To find the perpendicular distance from the origin to the plane that passes through the point (1, 1, 1) and is perpendicular to the given line, we can follow these steps: ### Step 1: Identify the direction ratios of the line The given line is represented as: \[ \frac{x-1}{3} = \frac{y-1}{0} = \frac{z-1}{4} \] From this representation, we can extract the direction ratios of the line, which are \(3, 0, 4\). ### Step 2: Determine the normal vector of the plane Since the plane is perpendicular to the line, the direction ratios of the line will serve as the coefficients of the normal vector of the plane.

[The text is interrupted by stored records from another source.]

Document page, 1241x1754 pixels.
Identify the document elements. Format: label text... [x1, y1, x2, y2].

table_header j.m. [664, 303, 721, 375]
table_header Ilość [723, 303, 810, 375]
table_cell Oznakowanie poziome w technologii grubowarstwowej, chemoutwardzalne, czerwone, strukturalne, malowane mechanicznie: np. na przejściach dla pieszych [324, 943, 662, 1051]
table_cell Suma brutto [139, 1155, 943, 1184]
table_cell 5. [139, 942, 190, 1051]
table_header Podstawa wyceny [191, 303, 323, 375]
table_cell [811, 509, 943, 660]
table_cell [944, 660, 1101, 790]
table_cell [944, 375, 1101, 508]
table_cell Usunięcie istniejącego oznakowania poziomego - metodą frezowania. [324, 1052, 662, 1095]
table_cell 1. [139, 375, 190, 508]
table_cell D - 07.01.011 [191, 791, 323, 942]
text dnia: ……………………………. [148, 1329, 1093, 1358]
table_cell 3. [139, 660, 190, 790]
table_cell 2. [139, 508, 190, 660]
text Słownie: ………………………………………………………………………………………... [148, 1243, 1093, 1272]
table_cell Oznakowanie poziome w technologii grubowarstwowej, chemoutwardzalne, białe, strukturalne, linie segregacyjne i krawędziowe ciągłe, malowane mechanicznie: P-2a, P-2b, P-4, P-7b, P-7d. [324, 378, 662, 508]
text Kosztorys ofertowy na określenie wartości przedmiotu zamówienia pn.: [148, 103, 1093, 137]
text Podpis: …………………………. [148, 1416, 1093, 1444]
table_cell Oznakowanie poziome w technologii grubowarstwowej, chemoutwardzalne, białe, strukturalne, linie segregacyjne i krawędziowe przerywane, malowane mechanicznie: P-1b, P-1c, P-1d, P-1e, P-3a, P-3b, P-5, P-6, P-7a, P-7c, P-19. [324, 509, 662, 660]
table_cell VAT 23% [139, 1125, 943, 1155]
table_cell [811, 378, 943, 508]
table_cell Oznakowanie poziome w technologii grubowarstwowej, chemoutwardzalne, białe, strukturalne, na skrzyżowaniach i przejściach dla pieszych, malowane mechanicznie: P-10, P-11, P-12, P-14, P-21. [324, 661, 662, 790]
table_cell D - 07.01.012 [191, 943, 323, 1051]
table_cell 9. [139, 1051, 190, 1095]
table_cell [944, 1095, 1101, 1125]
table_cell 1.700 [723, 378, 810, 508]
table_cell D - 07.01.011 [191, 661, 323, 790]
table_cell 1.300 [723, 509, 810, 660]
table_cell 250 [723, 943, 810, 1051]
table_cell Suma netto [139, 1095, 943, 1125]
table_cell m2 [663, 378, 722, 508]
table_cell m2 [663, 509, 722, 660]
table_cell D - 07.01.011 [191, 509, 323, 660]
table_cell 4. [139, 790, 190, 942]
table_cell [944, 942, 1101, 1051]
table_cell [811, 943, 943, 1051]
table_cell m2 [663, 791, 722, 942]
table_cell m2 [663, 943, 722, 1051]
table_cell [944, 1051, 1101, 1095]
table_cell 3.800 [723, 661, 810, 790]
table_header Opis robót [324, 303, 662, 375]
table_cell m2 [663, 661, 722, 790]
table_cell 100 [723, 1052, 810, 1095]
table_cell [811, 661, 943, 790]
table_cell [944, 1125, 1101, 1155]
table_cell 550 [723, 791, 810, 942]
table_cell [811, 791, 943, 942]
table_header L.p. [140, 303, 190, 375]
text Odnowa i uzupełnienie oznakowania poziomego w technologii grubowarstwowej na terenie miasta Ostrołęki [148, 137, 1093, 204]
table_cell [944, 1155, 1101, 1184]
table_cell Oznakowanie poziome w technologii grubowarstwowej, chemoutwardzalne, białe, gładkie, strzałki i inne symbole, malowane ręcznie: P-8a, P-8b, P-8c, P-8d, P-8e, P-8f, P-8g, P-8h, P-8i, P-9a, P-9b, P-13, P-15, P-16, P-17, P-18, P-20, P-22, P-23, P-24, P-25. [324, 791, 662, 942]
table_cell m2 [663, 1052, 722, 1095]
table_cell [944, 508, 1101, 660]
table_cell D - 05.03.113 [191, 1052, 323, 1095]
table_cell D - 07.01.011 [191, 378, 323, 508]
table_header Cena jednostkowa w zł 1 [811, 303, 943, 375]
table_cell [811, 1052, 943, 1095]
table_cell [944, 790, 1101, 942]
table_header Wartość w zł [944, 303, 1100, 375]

Thus, the normal vector \(\vec{n}\) of the plane can be represented as: \[ \vec{n} = (3, 0, 4) \] ### Step 3: Write the equation of the plane The general equation of a plane can be written as: \[ a(x - x_0) + b(y - y_0) + c(z - z_0) = 0 \] where \((x_0, y_0, z_0)\) is a point on the plane and \((a, b, c)\) are the direction ratios of the normal vector. Substituting the point \((1, 1, 1)\) and the normal vector \((3, 0, 4)\): \[ 3(x - 1) + 0(y - 1) + 4(z - 1) = 0 \] Simplifying this, we get: \[ 3x - 3 + 4z - 4 = 0 \implies 3x + 4z - 7 = 0 \] ### Step 4: Identify coefficients for the distance formula The equation of the plane is now in the form: \[ 3x + 0y + 4z - 7 = 0 \] From this, we can identify: - \(a = 3\) - \(b = 0\) - \(c = 4\) - \(d = -7\) ### Step 5: Use the distance formula from a point to a plane The formula for the perpendicular distance \(D\) from a point \((x_0, y_0, z_0)\) to the plane \(ax + by + cz + d = 0\) is given by: \[ D = \frac{|ax_0 + by_0 + cz_0 + d|}{\sqrt{a^2 + b^2 + c^2}} \] Substituting the origin \((0, 0, 0)\) into the formula: \[ D = \frac{|3(0) + 0(0) + 4(0) - 7|}{\sqrt{3^2 + 0^2 + 4^2}} = \frac{|-7|}{\sqrt{9 + 0 + 16}} = \frac{7}{\sqrt{25}} = \frac{7}{5} \] ### Final Answer Thus, the perpendicular distance from the origin to the plane is: \[ \frac{7}{5} \]